Pat Lynch slopped rum into a tin mug, gulped it greedily, and stumbled
from the candle-light out again to the choking fog. He would have liked
to remain inside long enough to swallow another drain and fill and light
his pipe; but with Black Dennis Nolan roaring at him like a walrus, he
had not ventured to delay. He groped his way from cabin to cabin,
kicking on doors and bellowing the skipper's orders.
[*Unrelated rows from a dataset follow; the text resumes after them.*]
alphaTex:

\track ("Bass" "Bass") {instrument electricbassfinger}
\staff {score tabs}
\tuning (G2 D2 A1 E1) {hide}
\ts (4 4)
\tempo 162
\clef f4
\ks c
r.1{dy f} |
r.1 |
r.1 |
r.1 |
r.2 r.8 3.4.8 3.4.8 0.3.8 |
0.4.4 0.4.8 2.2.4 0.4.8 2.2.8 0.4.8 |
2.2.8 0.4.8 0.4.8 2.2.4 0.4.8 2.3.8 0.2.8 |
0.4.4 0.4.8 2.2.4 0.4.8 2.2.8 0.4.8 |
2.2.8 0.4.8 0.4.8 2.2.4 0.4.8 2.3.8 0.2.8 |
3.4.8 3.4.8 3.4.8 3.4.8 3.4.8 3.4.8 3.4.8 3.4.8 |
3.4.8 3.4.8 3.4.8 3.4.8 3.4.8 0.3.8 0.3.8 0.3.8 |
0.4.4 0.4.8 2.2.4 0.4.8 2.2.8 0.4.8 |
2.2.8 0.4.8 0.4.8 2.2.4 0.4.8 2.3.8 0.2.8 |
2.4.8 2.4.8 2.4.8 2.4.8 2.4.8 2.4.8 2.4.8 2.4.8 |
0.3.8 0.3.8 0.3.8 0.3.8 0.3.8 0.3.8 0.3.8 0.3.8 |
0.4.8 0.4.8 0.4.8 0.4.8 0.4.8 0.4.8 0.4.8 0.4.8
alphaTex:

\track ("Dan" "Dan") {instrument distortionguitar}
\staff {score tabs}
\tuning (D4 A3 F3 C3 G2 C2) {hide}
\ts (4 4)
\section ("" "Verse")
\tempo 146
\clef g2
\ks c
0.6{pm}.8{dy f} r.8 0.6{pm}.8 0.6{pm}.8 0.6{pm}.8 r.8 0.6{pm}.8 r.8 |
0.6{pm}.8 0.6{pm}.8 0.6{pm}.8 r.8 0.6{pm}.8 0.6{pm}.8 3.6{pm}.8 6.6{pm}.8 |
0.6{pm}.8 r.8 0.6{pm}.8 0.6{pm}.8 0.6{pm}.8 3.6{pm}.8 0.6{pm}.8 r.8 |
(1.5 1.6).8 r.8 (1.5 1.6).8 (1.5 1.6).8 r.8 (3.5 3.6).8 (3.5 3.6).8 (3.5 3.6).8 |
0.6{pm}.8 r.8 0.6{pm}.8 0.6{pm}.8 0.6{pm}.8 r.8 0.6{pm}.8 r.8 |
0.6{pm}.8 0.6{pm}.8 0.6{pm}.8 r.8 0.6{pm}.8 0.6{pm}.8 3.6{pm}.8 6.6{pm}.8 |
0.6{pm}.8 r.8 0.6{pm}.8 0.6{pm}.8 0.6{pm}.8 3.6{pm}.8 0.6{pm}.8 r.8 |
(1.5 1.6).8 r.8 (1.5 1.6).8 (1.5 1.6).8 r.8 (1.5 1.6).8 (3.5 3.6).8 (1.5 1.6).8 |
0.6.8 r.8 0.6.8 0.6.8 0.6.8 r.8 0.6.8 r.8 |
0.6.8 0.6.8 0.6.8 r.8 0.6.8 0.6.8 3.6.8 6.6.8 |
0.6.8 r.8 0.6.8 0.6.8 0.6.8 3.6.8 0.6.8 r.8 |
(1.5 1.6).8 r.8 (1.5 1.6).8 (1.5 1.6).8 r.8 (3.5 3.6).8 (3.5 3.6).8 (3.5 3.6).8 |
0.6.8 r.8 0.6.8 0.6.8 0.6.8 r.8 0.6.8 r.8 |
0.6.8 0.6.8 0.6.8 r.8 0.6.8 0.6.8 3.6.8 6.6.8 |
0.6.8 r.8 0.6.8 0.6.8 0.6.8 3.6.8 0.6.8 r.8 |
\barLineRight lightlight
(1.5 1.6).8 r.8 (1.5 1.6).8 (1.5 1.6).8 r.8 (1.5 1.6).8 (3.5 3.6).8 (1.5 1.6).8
An hour and a half later, twenty men of Chance Along were clustered at
the edge of the broken cliff overlooking the beach of Nolan's Cove and
the rock-scarred sea beyond. But they could see nothing of beach or
tide. The fog clung around them like black and sodden curtains. Here and
there a lantern made an orange blur against the black. Some of the men
held coils of rope with light grappling-irons spliced to the free ends.
Others had home-made boat-hooks, the poles of which were fully ten feet
long.

They heard the dull boom of a gun to seaward.

"She bes closer in!" exclaimed Pat Lynch. "Aye, closer in nor when I
first heared her. She bain't so far to the south'ard, neither."

"Sure, then, the tide bes a-pullin' on her an' will drag her in, lads,"
remarked an old man, with a white beard that reached half-way down his
breast.

"What d'ye make o' her, Barney Keen?" asked the skipper of the old man.